To-do item:
Write out the data below in full, unchanged, minus the images.

Data records:
= = = = = = =

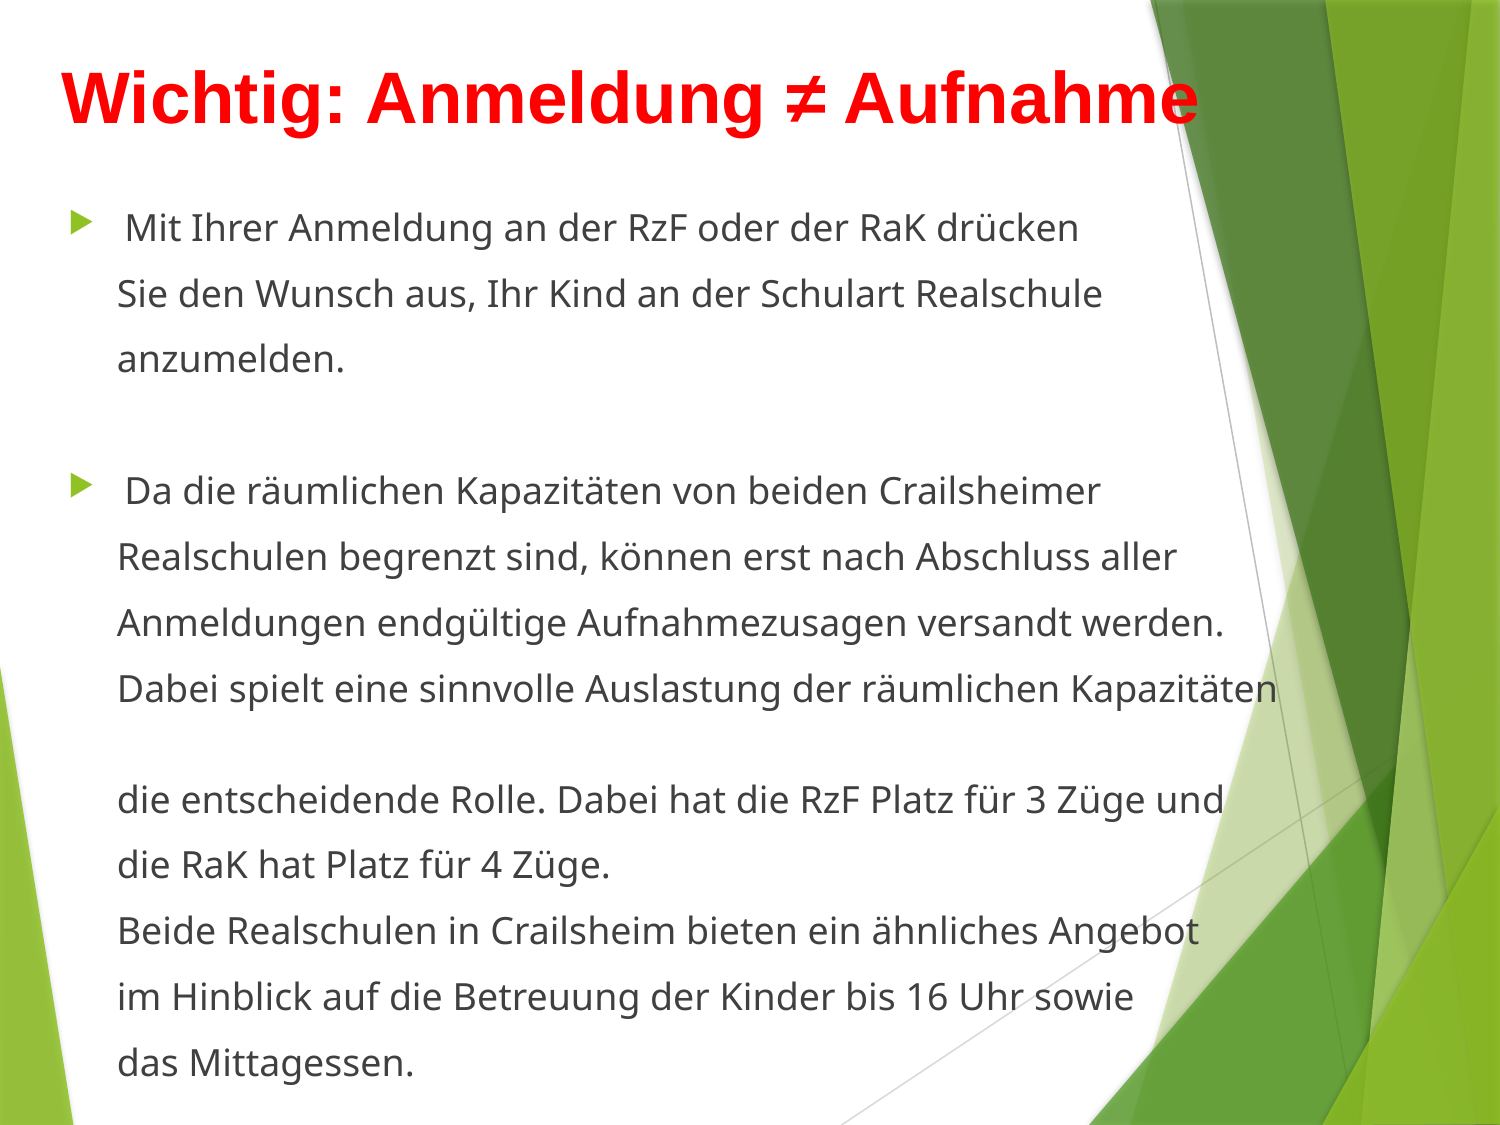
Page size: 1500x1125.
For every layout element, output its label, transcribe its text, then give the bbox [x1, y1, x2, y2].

list Mit Ihrer Anmeldung an der RzF oder der RaK drücken Sie den Wunsch aus, Ihr Kind an der Schulart Realschule anzumelden. Da die räumlichen Kapazitäten von beiden Crailsheimer Realschulen begrenzt sind, können erst nach Abschluss aller Anmeldungen endgültige Aufnahmezusagen versandt werden. Dabei spielt eine sinnvolle Auslastung der räumlichen Kapazitäten die entscheidende Rolle. Dabei hat die RzF Platz für 3 Züge und die RaK hat Platz für 4 Züge. Beide Realschulen in Crailsheim bieten ein ähnliches Angebot im Hinblick auf die Betreuung der Kinder bis 16 Uhr sowie das Mittagessen. [53, 196, 1400, 1071]
title Wichtig: Anmeldung ≠ Aufnahme [46, 42, 1360, 156]
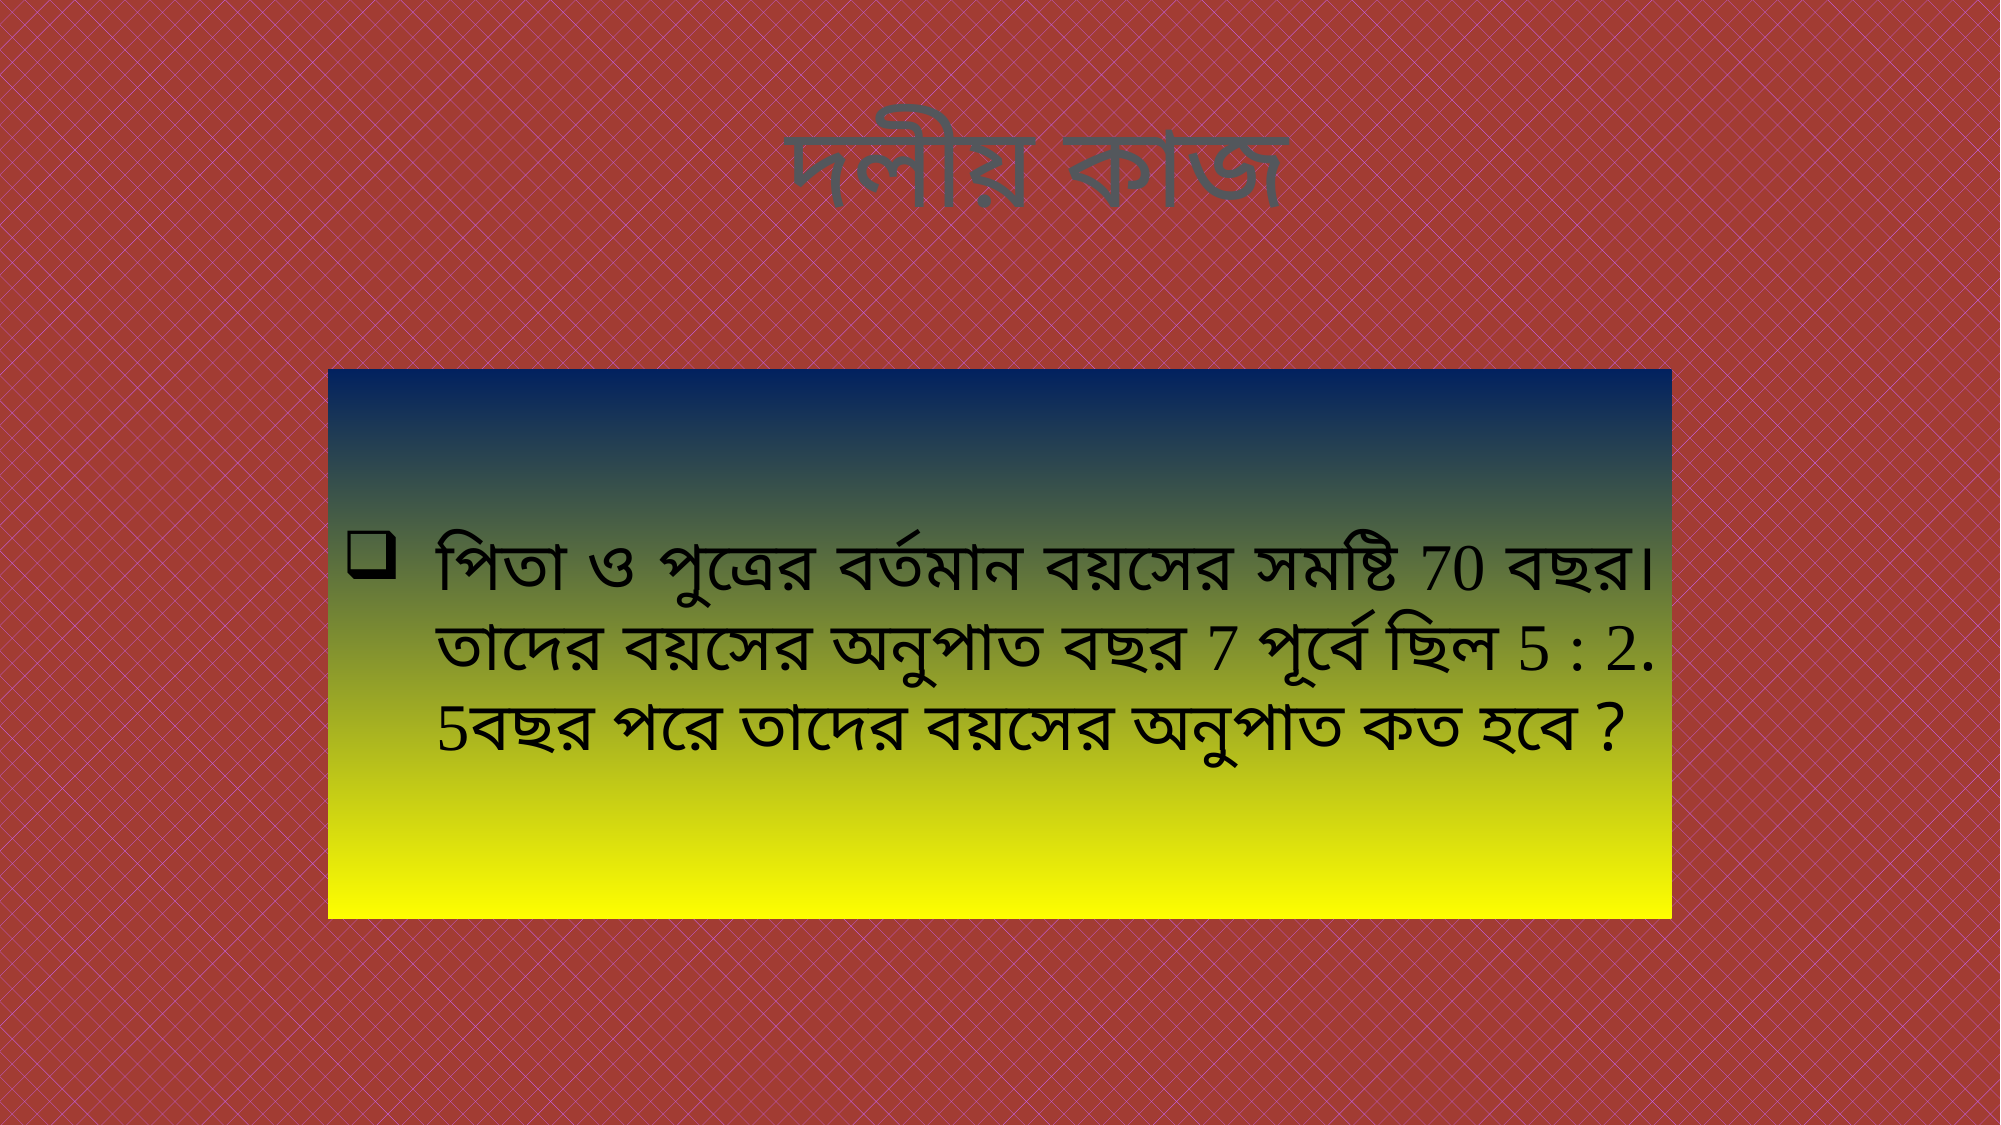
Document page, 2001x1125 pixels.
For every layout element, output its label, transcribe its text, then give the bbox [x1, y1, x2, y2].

text_box দলীয় কাজ [770, 87, 1304, 238]
text_box পিতা ও পুত্রের বর্তমান বয়সের সমষ্টি 70 বছর। তাদের বয়সের অনুপাত বছর 7 পূর্বে ছিল 5 : 2. 5বছর পরে তাদের বয়সের অনুপাত কত হবে ? [328, 369, 1672, 919]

= = = = = = =

Response for this exercise:
Page size: 1500x1125.
For every layout element, output its label, transcribe its text, then give the bbox [x1, y1, x2, y2].

list Mit Ihrer Anmeldung an der RzF oder der RaK drücken Sie den Wunsch aus, Ihr Kind an der Schulart Realschule anzumelden. Da die räumlichen Kapazitäten von beiden Crailsheimer Realschulen begrenzt sind, können erst nach Abschluss aller Anmeldungen endgültige Aufnahmezusagen versandt werden. Dabei spielt eine sinnvolle Auslastung der räumlichen Kapazitäten die entscheidende Rolle. Dabei hat die RzF Platz für 3 Züge und die RaK hat Platz für 4 Züge. Beide Realschulen in Crailsheim bieten ein ähnliches Angebot im Hinblick auf die Betreuung der Kinder bis 16 Uhr sowie das Mittagessen. [53, 196, 1400, 1071]
title Wichtig: Anmeldung ≠ Aufnahme [46, 42, 1360, 156]
Document page, 2001x1125 pixels.
For every layout element, output its label, transcribe its text, then give the bbox [x1, y1, x2, y2].

text_box দলীয় কাজ [770, 87, 1304, 238]
text_box পিতা ও পুত্রের বর্তমান বয়সের সমষ্টি 70 বছর। তাদের বয়সের অনুপাত বছর 7 পূর্বে ছিল 5 : 2. 5বছর পরে তাদের বয়সের অনুপাত কত হবে ? [328, 369, 1672, 919]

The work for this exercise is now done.